Why You Need to Know Them: An ever-widening “team of technologists and storytellers creating new ways to connect brands and audiences,” B-Reel Creative is the place where far-fetched ideas are met with a question, “Who is going to pay for that,” not spoken in an incredulous tone, but merely enquiring which current or potential client will it suit the most. Dream it up, build it, use it. Nearly anything is workable among the members of this egalitarian tribe founded in Sweden by five creative, and expanding to six offices worldwide, staffed by 170 designers, writers, strategists, producers, and developers.
First Fika: It really is a Swedish company, founded on the precepts of that country’s ideals and hence operating on a lack of hierarchy and free-ranging coffee breaks, called Fikas. Several New York B-Reelers shared how this process works, and the freewheeling document-sharing collaboration sounds less like the chaos of a doomed startup and more like a collective consciousness of eager and capable contributors. The distinction is in what this and other innovators in the media design space have discovered: there are a lot of good ideas out there, and they work better when unimpeded by bureaucratic process.

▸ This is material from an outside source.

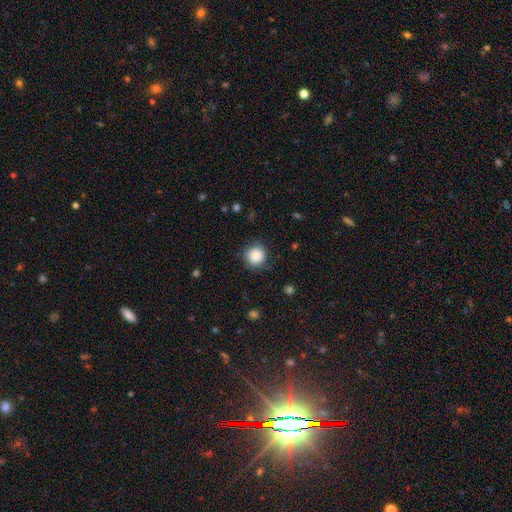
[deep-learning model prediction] This is clearly a smooth galaxy (83%). How rounded: clearly round (92%). Merging: clearly none (82%).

But it Really is Mostly for the Creative: No one is saying this is the only way to do business, but it’s a lovely way to cultivate something that can really be called “new.” It’s harder and harder to be new in an era of limitless production tools and outlets, unless you listen to voices from various far reaches of creative use.
So Who Are These People? Let’s talk to some of them. Mike Potter has a film and video background, and took on the role that is loosely called “art director” after several freelance collaborations with B-Reel. But in keeping with the ever-shifting everything all around us, that role grows and changes with needs and interests. “B-Reel lets all of us have our dream job,” he said, “They’ll support anything you come up with.”

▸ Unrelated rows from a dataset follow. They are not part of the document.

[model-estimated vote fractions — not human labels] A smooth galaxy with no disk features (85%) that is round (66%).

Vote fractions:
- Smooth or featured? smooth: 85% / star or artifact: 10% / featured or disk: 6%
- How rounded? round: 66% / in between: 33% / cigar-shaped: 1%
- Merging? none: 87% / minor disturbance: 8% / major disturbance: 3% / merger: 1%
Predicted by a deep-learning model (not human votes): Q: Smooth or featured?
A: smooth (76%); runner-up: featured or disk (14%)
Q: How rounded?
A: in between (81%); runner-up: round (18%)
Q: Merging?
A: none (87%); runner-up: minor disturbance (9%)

“Eliminating Process, Get it Done as Quickly as Possible.” Wes Falk, a producer, also started in film and video and studied marketing with the hopes of having a paying job. Coming from the mega corporate world into B-Reel, he’s glad to have escaped political and hierarchical project stalemates and see ideas readily come to fruition. “They pulled me from the world of the 30-second spot into this world, and it was unexpected, unintentional, and the best decision I ever made.”
Making Stuff Move with Code: They really do have to know what they’re doing, too. Eric Heaton has a programming background and has moved between art director and technology director roles at B-Reel. His days are often filled with troubleshooting and code fixes, but it’s balanced with hands-on project work. “It’s a good work/life balance, too. If you’re working late, you’re there because you want to be there.”